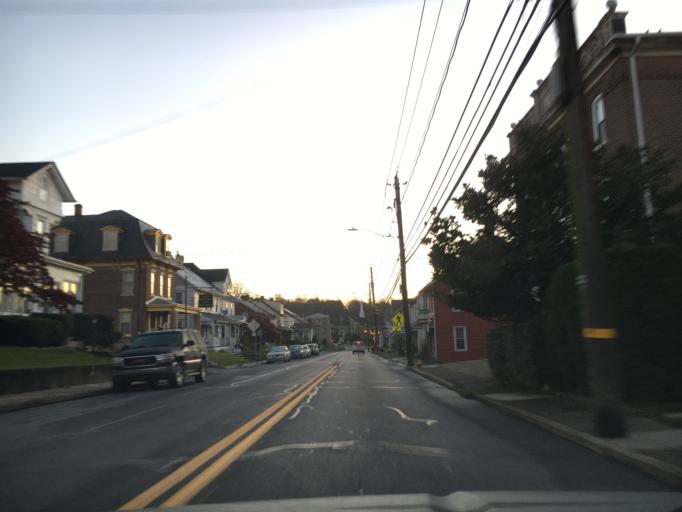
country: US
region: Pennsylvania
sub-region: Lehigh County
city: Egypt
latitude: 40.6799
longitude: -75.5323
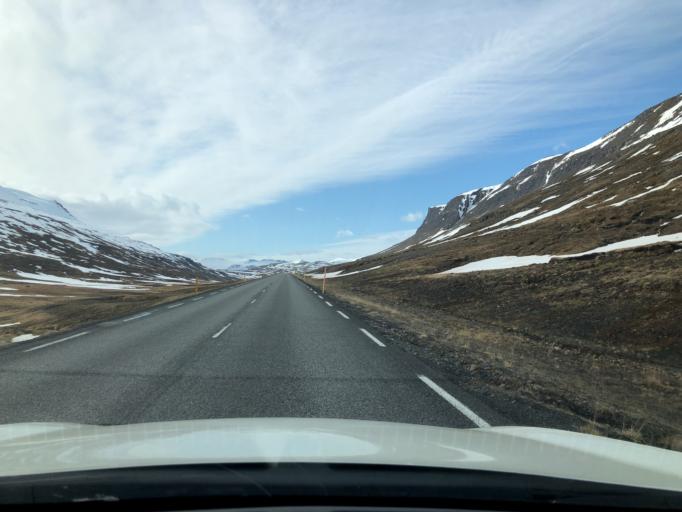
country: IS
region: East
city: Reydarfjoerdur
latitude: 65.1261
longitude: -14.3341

══════

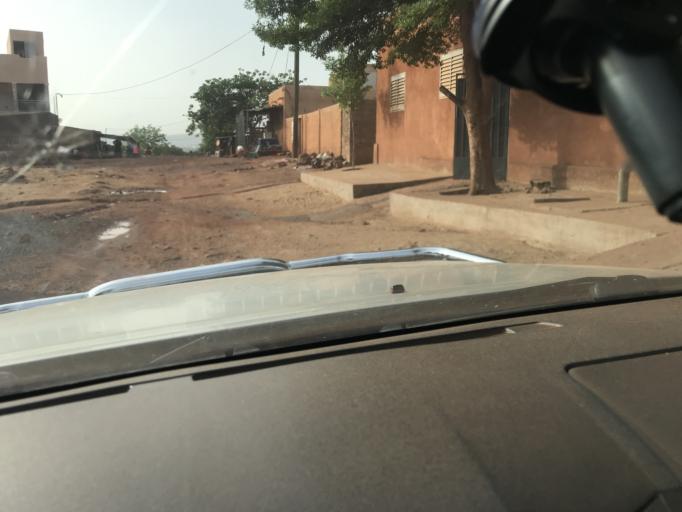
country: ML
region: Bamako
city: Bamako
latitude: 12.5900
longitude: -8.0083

══════

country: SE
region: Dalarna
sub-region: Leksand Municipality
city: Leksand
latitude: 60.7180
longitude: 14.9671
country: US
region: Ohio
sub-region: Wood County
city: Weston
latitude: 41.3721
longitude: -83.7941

══════

What is required: Count the lines above that contain the word "latitude" and give only that number.

Expected answer: 5